Version difference data:
■ ■ ■

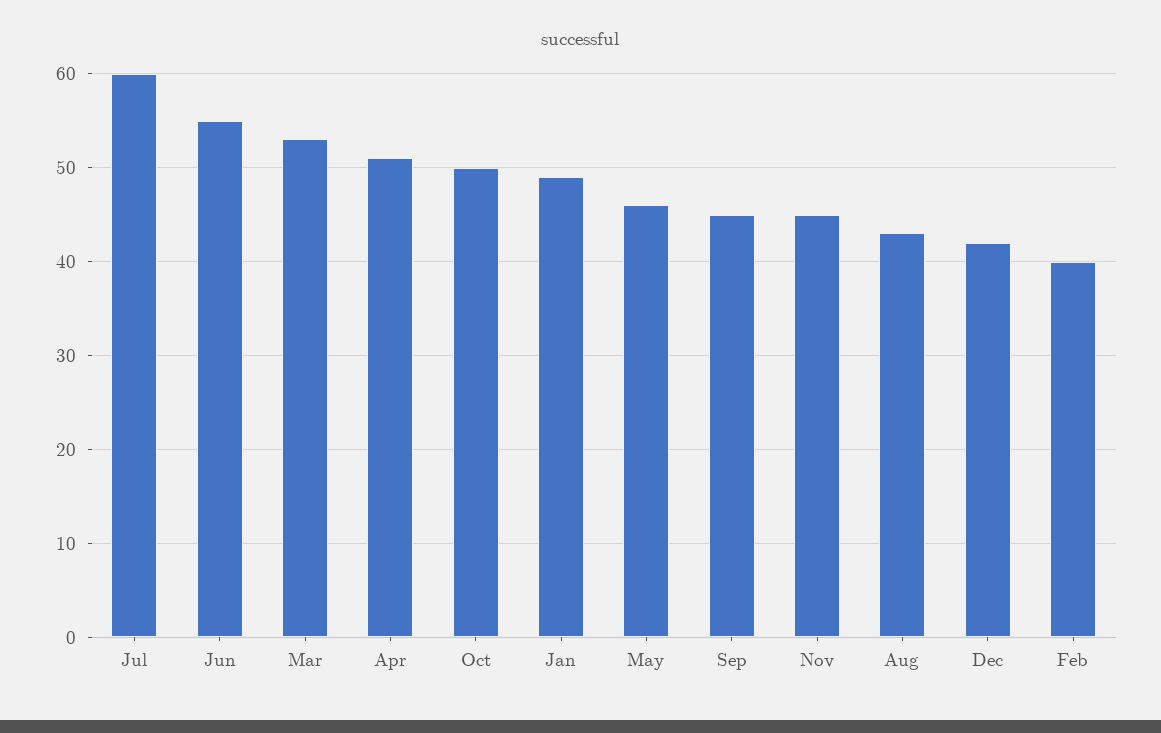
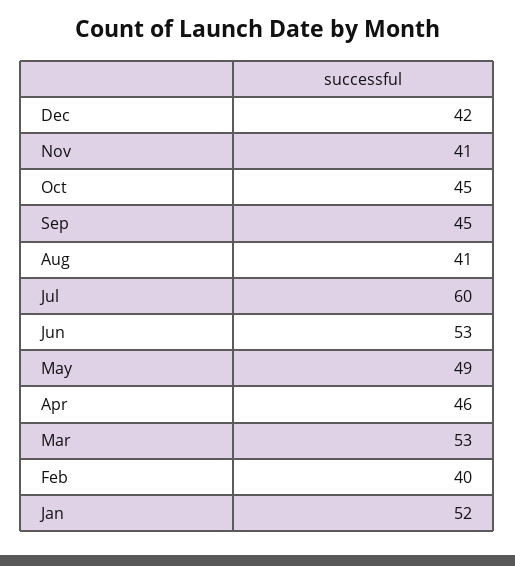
  {
    "Jul": 60,
-   "Jun": 55,
+   "Jun": 53,
    "Mar": 53,
-   "Apr": 51,
+   "Apr": 46,
-   "Oct": 50,
+   "Oct": 45,
-   "Jan": 49,
+   "Jan": 52,
-   "May": 46,
+   "May": 49,
    "Sep": 45,
-   "Nov": 45,
+   "Nov": 41,
-   "Aug": 43,
+   "Aug": 41,
    "Dec": 42,
    "Feb": 40
  }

■ ■ ■

*WHAT YOU ARE ASKED TO DO:* Copy out the entries exactly as they stand, omitting the images.

*SOLUTION FOR THIS TASK:*
  {
    "Jul": 60,
-   "Jun": 55,
+   "Jun": 53,
    "Mar": 53,
-   "Apr": 51,
+   "Apr": 46,
-   "Oct": 50,
+   "Oct": 45,
-   "Jan": 49,
+   "Jan": 52,
-   "May": 46,
+   "May": 49,
    "Sep": 45,
-   "Nov": 45,
+   "Nov": 41,
-   "Aug": 43,
+   "Aug": 41,
    "Dec": 42,
    "Feb": 40
  }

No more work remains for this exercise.